Texto de estudio |
##############################
Ahora viene a Querétaro como la mujer barbuda del circo, como un objeto fascinante de curiosidad y adoración. La mayoría de los mexicanos no lo vio en su etapa de esplendor con el Barza o en sus máximo potencial, conquistando el quinto título con la canarinha. Está aquí un jugador venido a menos, pero que es un espécimen itinerante de clase premier, pieza viviente de museo que concita a verlo.
Se suma, así, a la lista de grandes nombres del balompié internacional que han encontrado en México un refugio para colgar los tachones en paz. El cementerio de elefantes en que se ha convertido el futbol nacional, le da seguridad a los viejos paquidermos, que ven con tristeza cómo sus nombres son descolgados de las marquesinas y sus afiches rematados por que pasaron de moda.
Es el destino triste o feliz de los grandes jugadores, ir a ligas menores a cobrar algunos dólares más al final, para obtener ingresos que les ayuden a sobrellevar la vejez prematura que enfrentan a sus 40 años.
##############################
Conjunto de datos |
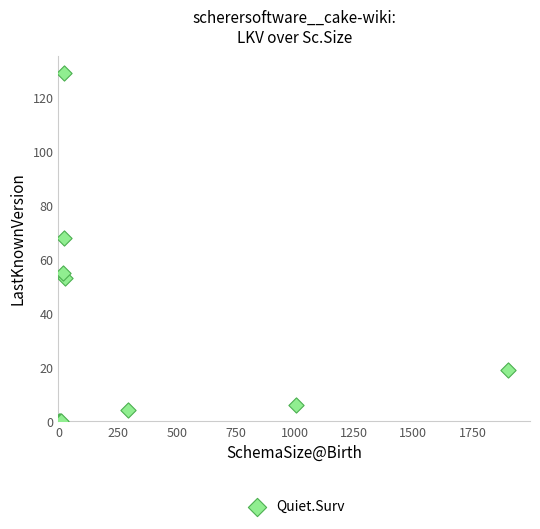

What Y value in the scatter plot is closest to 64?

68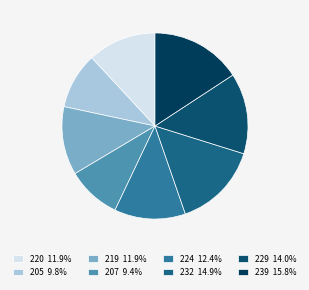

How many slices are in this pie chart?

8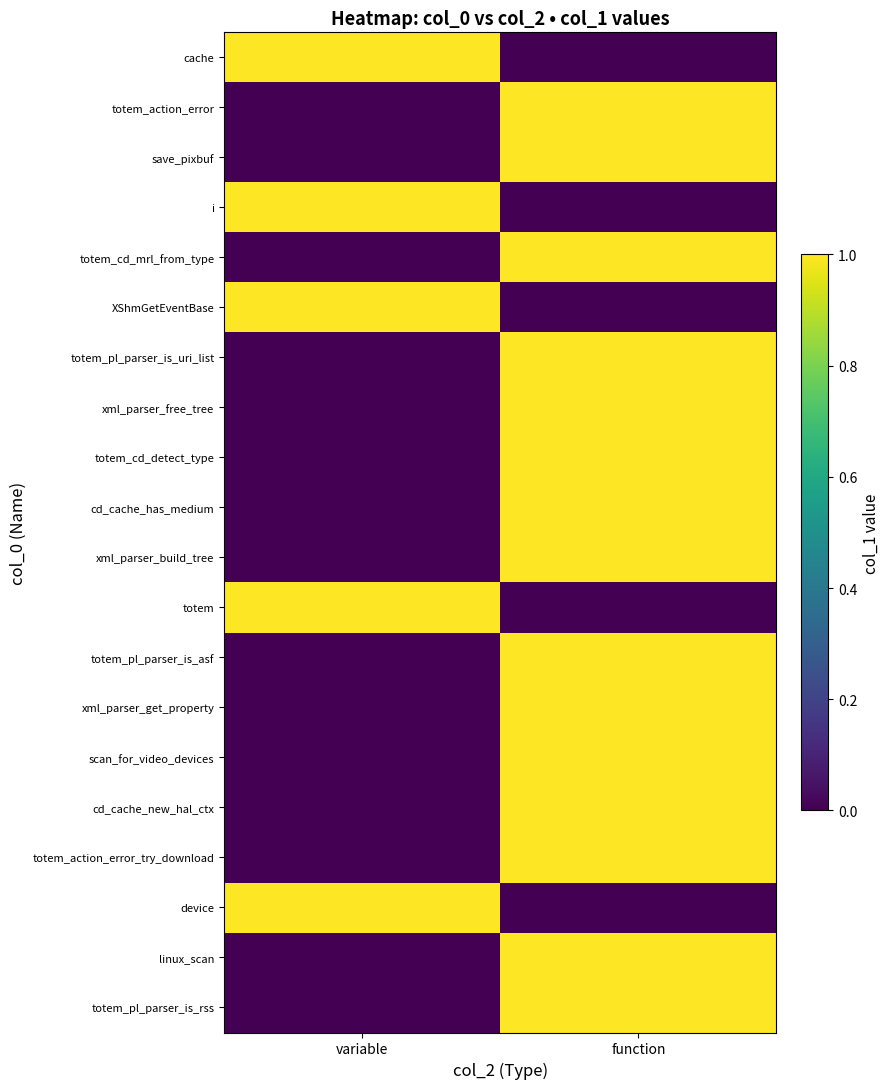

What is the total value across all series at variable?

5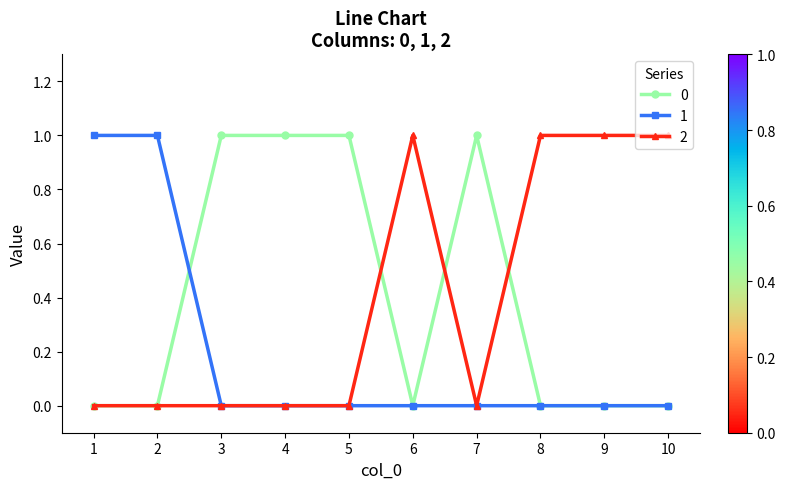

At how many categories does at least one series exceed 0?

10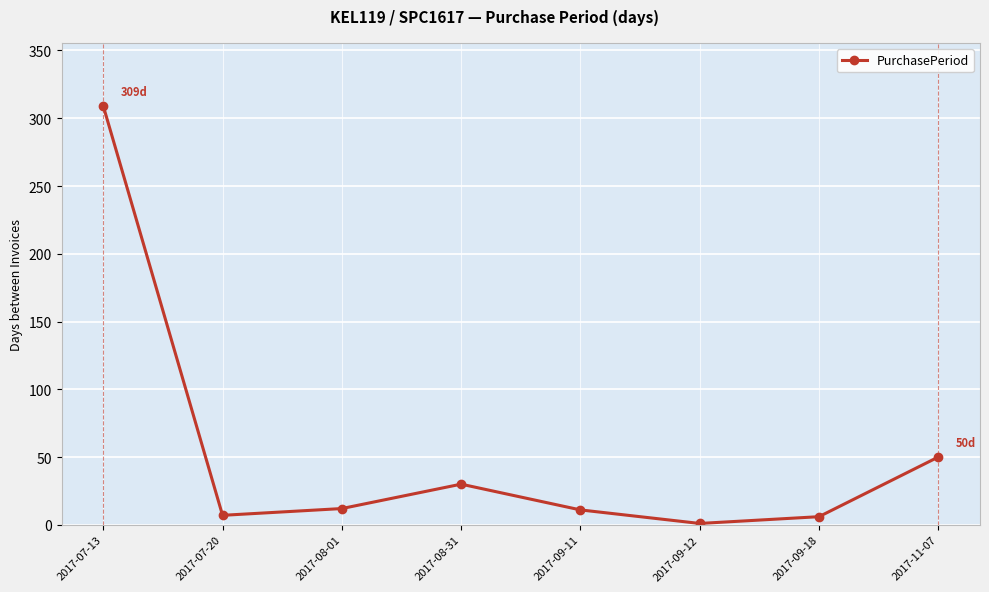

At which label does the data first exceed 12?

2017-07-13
##############################
Instrucciones | ¿Puedes reproducir de forma literal el fragmento del texto sobre la llegada del jugador a Querétaro que comienza en las palabras "Se suma, así, a" y termina después de "sus 40 años."? Apóyate únicamente en el texto para responder.

Resultado del ejercicio |
Se suma, así, a la lista de grandes nombres del balompié internacional que han encontrado en México un refugio para colgar los tachones en paz. El cementerio de elefantes en que se ha convertido el futbol nacional, le da seguridad a los viejos paquidermos, que ven con tristeza cómo sus nombres son descolgados de las marquesinas y sus afiches rematados por que pasaron de moda.
Es el destino triste o feliz de los grandes jugadores, ir a ligas menores a cobrar algunos dólares más al final, para obtener ingresos que les ayuden a sobrellevar la vejez prematura que enfrentan a sus 40 años.